A sudden snap of thin metal breaking, and my odd client lurched backwards, knocking me over and sending the lantern flying from my hand. The light was not extinguished, coming to rest propped against the leg of the workbench, but the immediate area where the Brown Leather Man stood and I undignifiedly sat was darkened.
Enough light was reflected from the banked clutter of metal for me to look up and see what had happened. A coiled spring in the apparatus Brown Leather had been investigating now dangled crazily in air in front of him, one jagged end bobbing like a jack's head. The spring had apparently broken under his prodding and snapped sharply enough to inflict a wound on him. Indeed, I could see him with one hand clutching his opposite forearm to stanch the flow of blood from a jagged gash above his wrist.
I scrambled to my feet, moved by natural sympathy and the prospect of the damages to which I might be liable.
"My God, sir, you're hurt!" I cried, bending forward to minister to his wound. Dismayed, I saw the damp spatter of his blood upon the stone floor and the nearest brass device.
He jerked the injured limb away from me. "It is nothing," he said. "Do not worry of it." His actions belied his words; still clutching his forearm, he hastily retreated up the passage to the front of the shop, with myself close behind.
Before gathering up his hat and gloves from the counter, he clumsily fished a coin from his coat pocket and pressed it into my hand. A shiny wetness seeped between the brown fingers clamped to his forearm. "A payment on account," h
e said, his narrow eyes locking once more on to mine. "For your work to be done yet."

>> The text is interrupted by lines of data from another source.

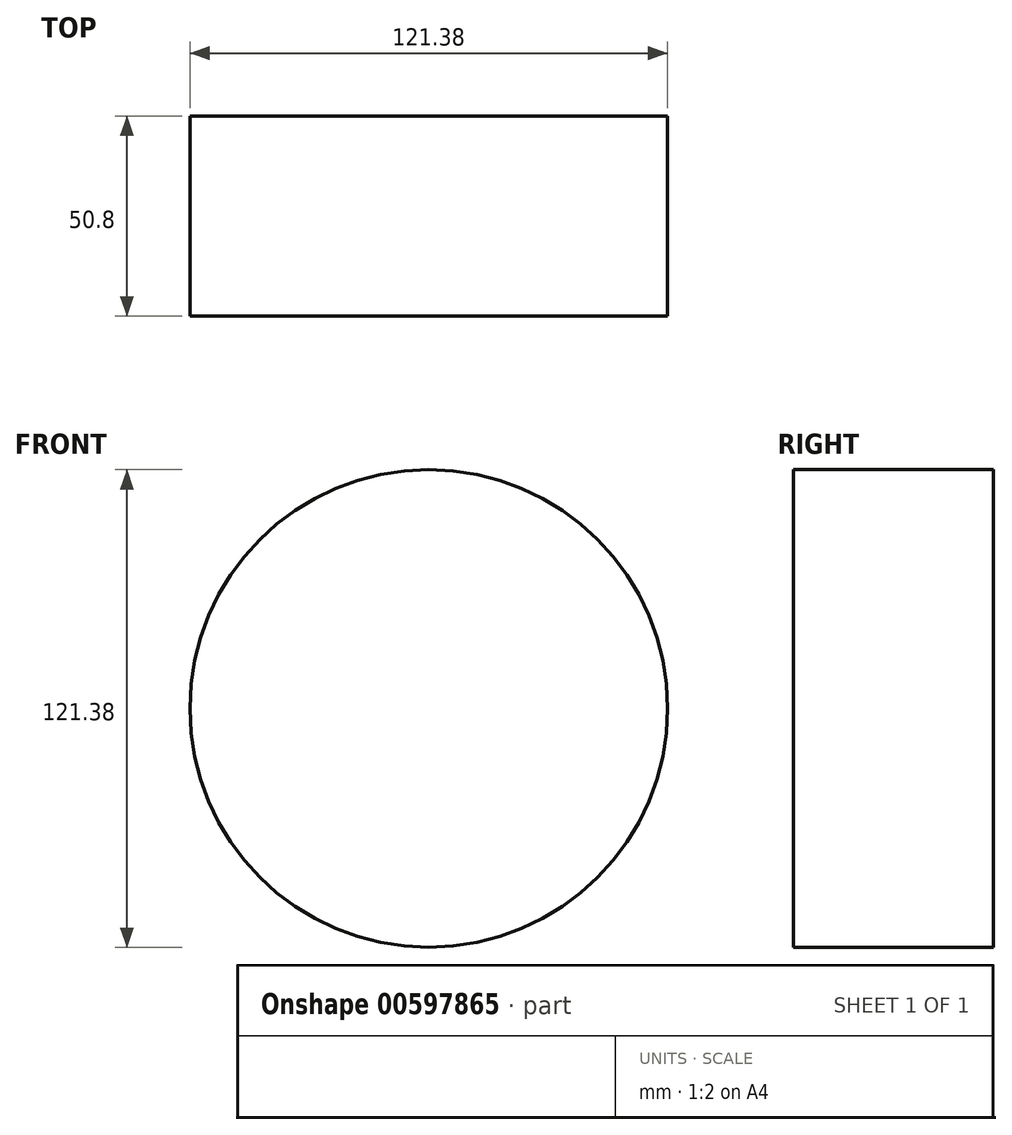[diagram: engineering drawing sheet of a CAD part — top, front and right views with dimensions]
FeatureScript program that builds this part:
annotation { "Feature Type Name" : "Feature", "Feature Type Description" : "" }
export const myFeature = defineFeature(function(context is Context, id is Id, definition is map)
    precondition{}
    {
        {
            var Q0;
            Q0=qCreatedBy(makeId("Front.planeOp"),FACE);
            var sketch = newSketch(context, id + "F0", { "sketchPlane" : qUnion([Q0])});
            skCircle(sketch, "E0", {"center": v(0, 0) * mm, "radius": 60.7 * mm});
            skSolve(sketch);
        }
        {
            var Q0;
            Q0=makeQuery(id+"F0.imprint","IMPRINT",FACE,{"disambiguationData":[TD([[makeQuery(id+"F0.imprint","IMPRINT",EDGE,{"derivedFrom":sQuery(id+"F0.wireOp",EDGE,"E0")}),1.0]])]});
            extrude(context, id + "F1", {"entities" : qUnion([Q0]), "depth" : 50.8 * mm, "offsetDistance" : 25.4 * mm});
        }
        {
            var Q0;
            Q0=makeQuery(id+"F1.opExtrude","CAP_FACE",FACE,{"disambiguationData":[OSD([sQuery(id+"F0.wireOp",EDGE,"E0")])],"isStart":false});
            var sketch = newSketch(context, id + "F2", { "sketchPlane" : qUnion([Q0])});
            skSolve(sketch);
        }
        {
            var Q0;
            Q0=makeQuery(id+"F2.imprint","IMPRINT",FACE,{"disambiguationData":[TD([[makeQuery(id+"F2.imprint","IMPRINT",EDGE,{"derivedFrom":makeQuery(id+"F1.opExtrude","CAP_EDGE",EDGE,{"disambiguationData":[OSD([sQuery(id+"F0.wireOp",EDGE,"E0")])],"isStart":false})}),1.0]])]});
            var sketch = newSketch(context, id + "F3", { "sketchPlane" : qUnion([Q0])});
            skLineSegment(sketch, "E1.bottom", {"start": v(0, 35.4) * mm, "end": v(55.1, 35.4) * mm});
            skLineSegment(sketch, "E1.top", {"start": v(0, -24.82) * mm, "end": v(55.1, -24.82) * mm});
            skLineSegment(sketch, "E1.left", {"start": v(0, 35.4) * mm, "end": v(0, -24.82) * mm});
            skLineSegment(sketch, "E1.right", {"start": v(55.1, 35.4) * mm, "end": v(55.1, -24.82) * mm});
            skSolve(sketch);
        }
        {
            var Q0;
            Q0=sQuery(id+"F3.wireOp",EDGE,"E1.top");
            var Q1;
            Q1=sQuery(id+"F3.wireOp",EDGE,"E1.left");
            var Q2;
            Q2=sQuery(id+"F3.wireOp",EDGE,"E1.bottom");
            var Q3;
            Q3=sQuery(id+"F3.wireOp",EDGE,"E1.right");
            extrude(context, id + "F4", {"bodyType" : ToolBodyType.SURFACE, "surfaceEntities" : qUnion([Q0, Q1, Q2, Q3]), "depth" : 76.2 * mm, "offsetDistance" : 25.4 * mm});
        }
    });
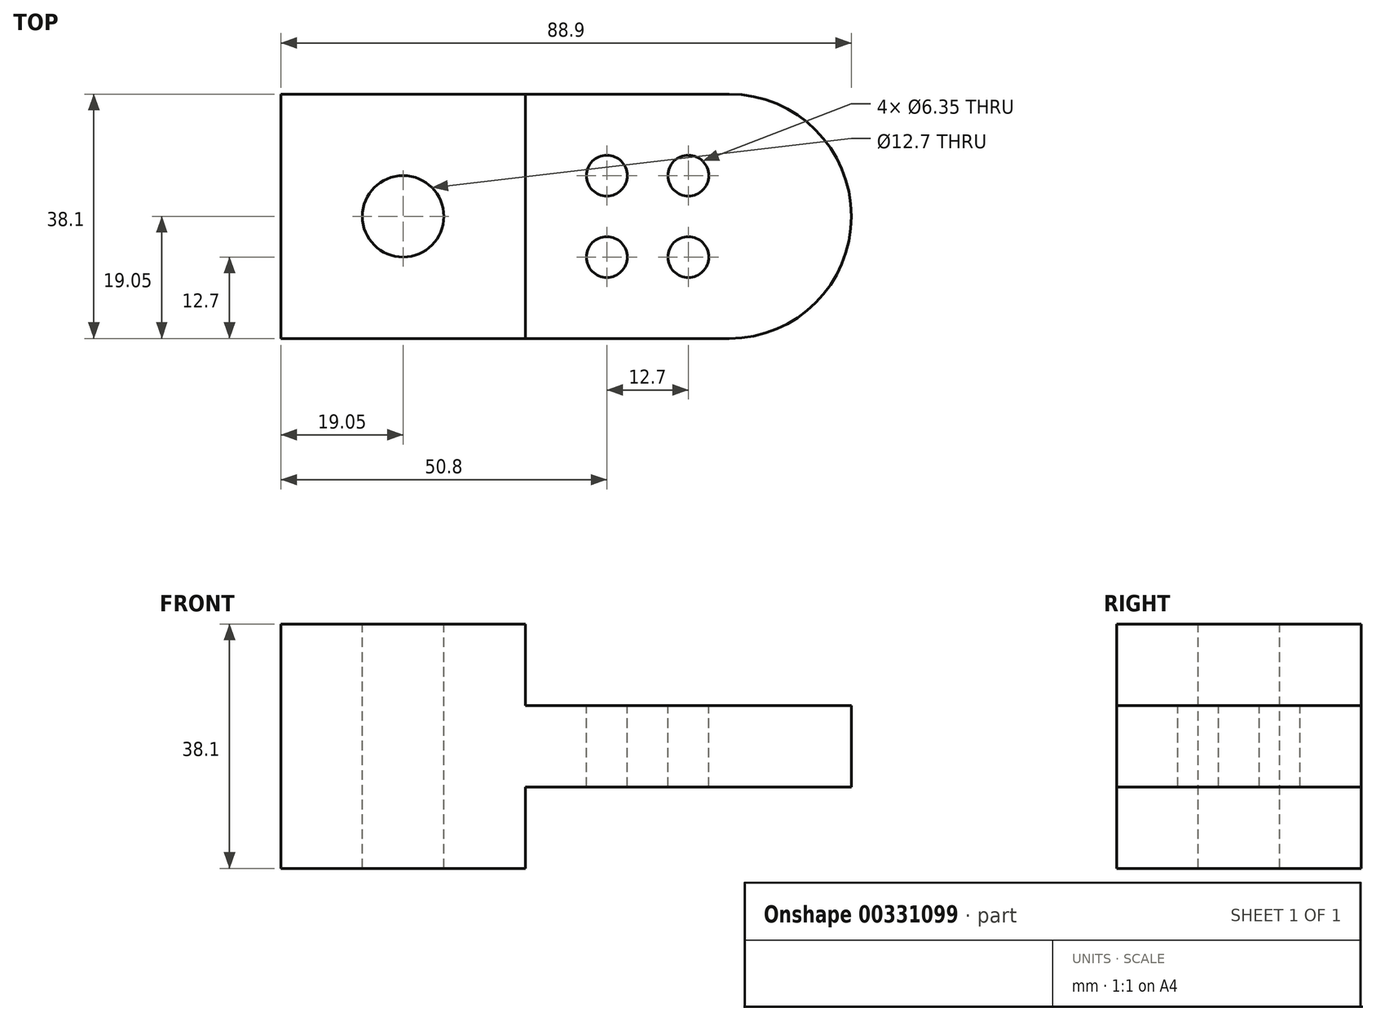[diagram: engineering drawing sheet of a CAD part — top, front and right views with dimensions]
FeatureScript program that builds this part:
annotation { "Feature Type Name" : "Feature", "Feature Type Description" : "" }
export const myFeature = defineFeature(function(context is Context, id is Id, definition is map)
    precondition{}
    {
        {
            var Q0;
            Q0=qCreatedBy(makeId("Front.planeOp"),FACE);
            var sketch = newSketch(context, id + "F0", { "sketchPlane" : qUnion([Q0])});
            skLineSegment(sketch, "E0", {"start": v(0, 0) * mm, "end": v(0, 38.1) * mm});
            skLineSegment(sketch, "E1", {"start": v(0, 38.1) * mm, "end": v(38.1, 38.1) * mm});
            skLineSegment(sketch, "E2", {"start": v(38.1, 38.1) * mm, "end": v(38.1, 25.4) * mm});
            skLineSegment(sketch, "E3", {"start": v(38.1, 25.4) * mm, "end": v(88.9, 25.4) * mm});
            skLineSegment(sketch, "E4", {"start": v(88.9, 25.4) * mm, "end": v(88.9, 12.7) * mm});
            skLineSegment(sketch, "E5", {"start": v(88.9, 12.7) * mm, "end": v(38.1, 12.7) * mm});
            skLineSegment(sketch, "E6", {"start": v(38.1, 12.7) * mm, "end": v(38.1, 0) * mm});
            skLineSegment(sketch, "E7", {"start": v(38.1, 0) * mm, "end": v(0, 0) * mm});
            skSolve(sketch);
        }
        {
            var Q0;
            Q0 = qSketchRegion(id + "F0", true);
            extrude(context, id + "F1", {"entities" : qUnion([Q0]), "depth" : 38.1 * mm});
        }
        {
            var Q0;
            Q0=makeQuery(id+"F1.opExtrude","CAP_EDGE",EDGE,{"disambiguationData":[OSD([sQuery(id+"F0.wireOp",EDGE,"E4")])],"isStart":false});
            var Q1;
            Q1=makeQuery(id+"F1.opExtrude","CAP_EDGE",EDGE,{"disambiguationData":[OSD([sQuery(id+"F0.wireOp",EDGE,"E4")])],"isStart":true});
            fillet(context, id + "F2", {"entities" : qUnion([Q0, Q1]), "radius" : 19.05 * mm, "tangentPropagation" : true, "allowEdgeOverflow" : false});
        }
        {
            var Q0;
            Q0=makeQuery(id+"F1.opExtrude","SWEPT_FACE",FACE,{"disambiguationData":[OSD([sQuery(id+"F0.wireOp",EDGE,"E1")])]});
            var sketch = newSketch(context, id + "F3", { "sketchPlane" : qUnion([Q0])});
            skLineSegment(sketch, "E8", {"start": v(19.05, 0) * mm, "end": v(19.05, -38.1) * mm});
            skLineSegment(sketch, "E9", {"start": v(38.1, -19.05) * mm, "end": v(0, -19.05) * mm});
            skCircle(sketch, "E10", {"center": v(19.05, -19.05) * mm, "radius": 6.35 * mm});
            skSolve(sketch);
        }
        {
            var Q0;
            Q0 = qSketchRegion(id + "F3", true);
            extrude(context, id + "F4", {"entities" : qUnion([Q0]), "operationType" : NewBodyOperationType.REMOVE, "oppositeDirection" : true, "depth" : 76.2 * mm});
        }
        {
            var Q0;
            Q0=makeQuery(id+"F1.opExtrude","SWEPT_FACE",FACE,{"disambiguationData":[OSD([sQuery(id+"F0.wireOp",EDGE,"E3")])]});
            var sketch = newSketch(context, id + "F5", { "sketchPlane" : qUnion([Q0])});
            skLineSegment(sketch, "E11", {"start": v(38.1, 0) * mm, "end": v(50.8, 0) * mm});
            skLineSegment(sketch, "E12", {"start": v(50.8, 0) * mm, "end": v(63.5, 0) * mm});
            skLineSegment(sketch, "E13", {"start": v(63.5, 0) * mm, "end": v(63.5, -12.7) * mm});
            skLineSegment(sketch, "E14", {"start": v(63.5, -12.7) * mm, "end": v(50.8, -12.7) * mm});
            skLineSegment(sketch, "E15", {"start": v(50.8, -12.7) * mm, "end": v(50.8, -25.4) * mm});
            skLineSegment(sketch, "E16", {"start": v(50.8, -25.4) * mm, "end": v(63.5, -25.4) * mm});
            skCircle(sketch, "E17", {"center": v(50.8, -12.7) * mm, "radius": 3.18 * mm});
            skCircle(sketch, "E18", {"center": v(63.5, -12.7) * mm, "radius": 3.18 * mm});
            skCircle(sketch, "E19", {"center": v(50.8, -25.4) * mm, "radius": 3.18 * mm});
            skCircle(sketch, "E20", {"center": v(63.5, -25.4) * mm, "radius": 3.18 * mm});
            skSolve(sketch);
        }
        {
            var Q0;
            Q0 = qSketchRegion(id + "F5", true);
            extrude(context, id + "F6", {"entities" : qUnion([Q0]), "operationType" : NewBodyOperationType.REMOVE, "oppositeDirection" : true, "depth" : 101.6 * mm});
        }
    });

Then he was gone, the shop door slamming behind him, and the clatter of hooves on cobbles and a hansom cab's wheels fading into the street's constant murmur.
"Lord, I told you he were a mad one, didn't I? Just didn't I!"
I looked around and saw Creff watching from the stairway, one hand again clutching the dull kitchenknife. Without looking at the coin that the Brown Leather Man had handed me – the flash of silver and its familiar weight assured me of its being a crown – I slipped it into my waistcoat pocket. "There's a bit of mess in the workroom," I said. "Some blood on the floor–"
Creff's eyes widened as though inflated by his sharp intake of breath.